Administrative Issues
Registration. Persons and unitary groups with commercial activity in excess of $750,000 in a tax year are required to register with the Oregon Department of Revenue, even if the person or unitary group ultimately does not owe any corporate activity tax.

Returns and Payment. Returns for the corporate activity tax are due by April 15 of the following year in which the tax is imposed, but payments with respect to the tax are due and payable each quarter.

Successor Liability. A buyer that acquires a major part of the business assets of another person that is quitting or selling its business may be liable for any outstanding corporate activity tax of the seller. The buyer may withhold from the purchase price an amount sufficient to pay any tax due until the seller can show that the corporate activity tax has been paid. In addition, the buyer can avoid successor liability by providing written notice to the Oregon Department of Revenue and as long as the Department does not assess a deficiency for corporate activity tax against the seller within 18 months following the notice.

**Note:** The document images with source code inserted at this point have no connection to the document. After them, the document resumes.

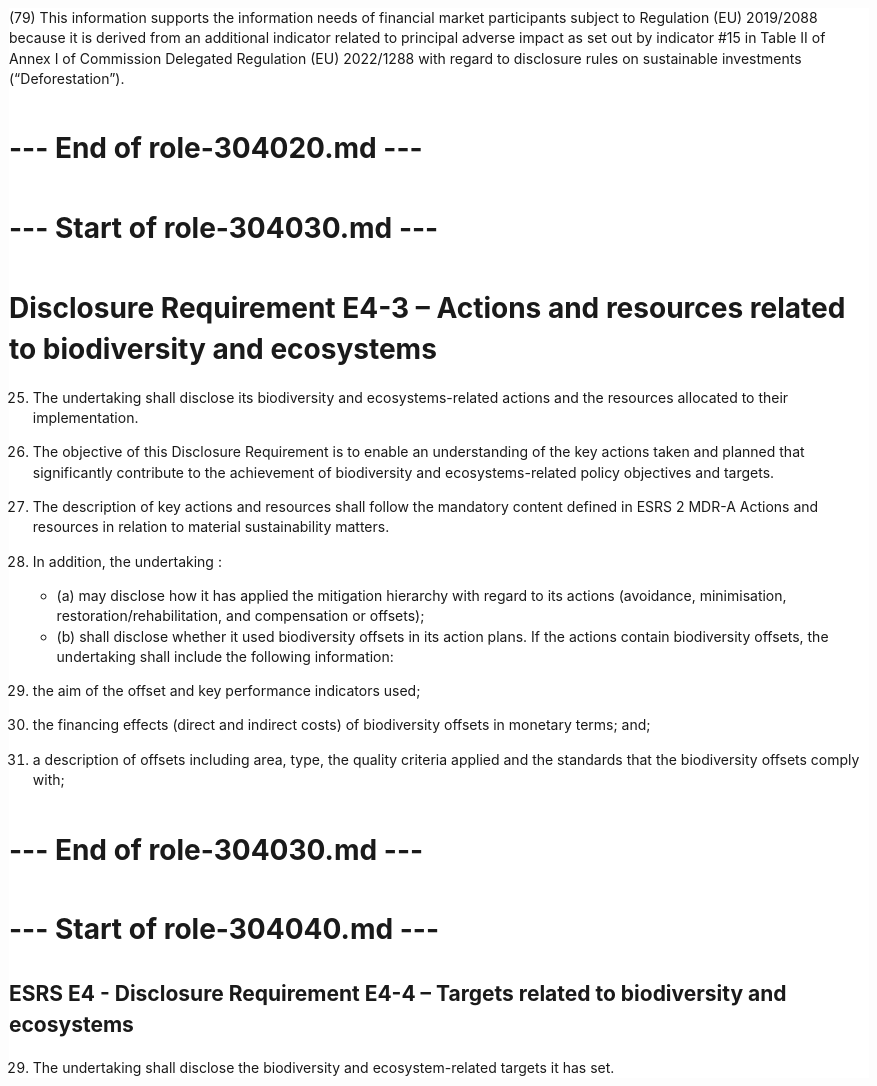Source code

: (79) This information supports the information needs of financial market participants subject to Regulation (EU) 2019/2088 because it is derived from an additional indicator related to principal adverse impact as set out by indicator #15 in Table II of Annex I of Commission Delegated Regulation (EU) 2022/1288 with regard to disclosure rules on sustainable investments (“Deforestation”). 


# --- End of role-304020.md ---



# --- Start of role-304030.md ---

# Disclosure Requirement E4-3 – Actions and resources related to biodiversity and ecosystems

25. The undertaking shall disclose its biodiversity and ecosystems-related actions and the resources allocated to their implementation.

26. The objective of this Disclosure Requirement is to enable an understanding of the key actions taken and planned that significantly contribute to the achievement of biodiversity and ecosystems-related policy objectives and targets.

27. The description of key actions and resources shall follow the mandatory content defined in ESRS 2 MDR-A Actions and resources in relation to material sustainability matters.

28. In addition, the undertaking :

	- (a) may disclose how it has applied the mitigation hierarchy with regard to its actions (avoidance, minimisation, restoration/rehabilitation, and compensation or offsets);
	- (b) shall disclose whether it used biodiversity offsets in its action plans. If the actions contain biodiversity offsets, the undertaking shall include the following information:
1. the aim of the offset and key performance indicators used;
2. the financing effects (direct and indirect costs) of biodiversity offsets in monetary terms; and;
3. a description of offsets including area, type, the quality criteria applied and the standards that the biodiversity offsets comply with;





# --- End of role-304030.md ---



# --- Start of role-304040.md ---

## ESRS E4 - Disclosure Requirement E4-4 – Targets related to biodiversity and ecosystems

29. The undertaking shall disclose the biodiversity and ecosystem-related targets it has set.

Local Commercial Activity Taxes Preempted
The legislature preempted local jurisdictions from imposing their own commercial activity taxes. The preemption does not apply, however, to ordinances or other laws adopted and operative on April 1, 2019 or which were adopted by initiative or referendum at an election held prior to March 1, 2019. This includes the City of Portland 1% gross receipts tax applicable to large retailers approved by voters in November 2018.

Effect on Other Business Taxes and Personal Income Tax
The Corporate Activity Tax is a new tax that is in addition to existing taxes and does not replace any other taxes imposed by Oregon, including the Corporation Excise Tax. To partially offset potentially higher priced goods as a result of the Corporate Activity Tax, the Bill reduces personal income tax rates for the bottom three income tax brackets by 0.25% for tax years beginning on or after January 1, 2020. The income tax rate for the lowest bracket will be reduced from 5% to 4.75%; the next higher bracket will be reduced from 7% to 6.75%; and the next higher bracket will be reduced from 9% to 8.75%. The highest bracket remains unchanged at 9.9% for income over $125,000.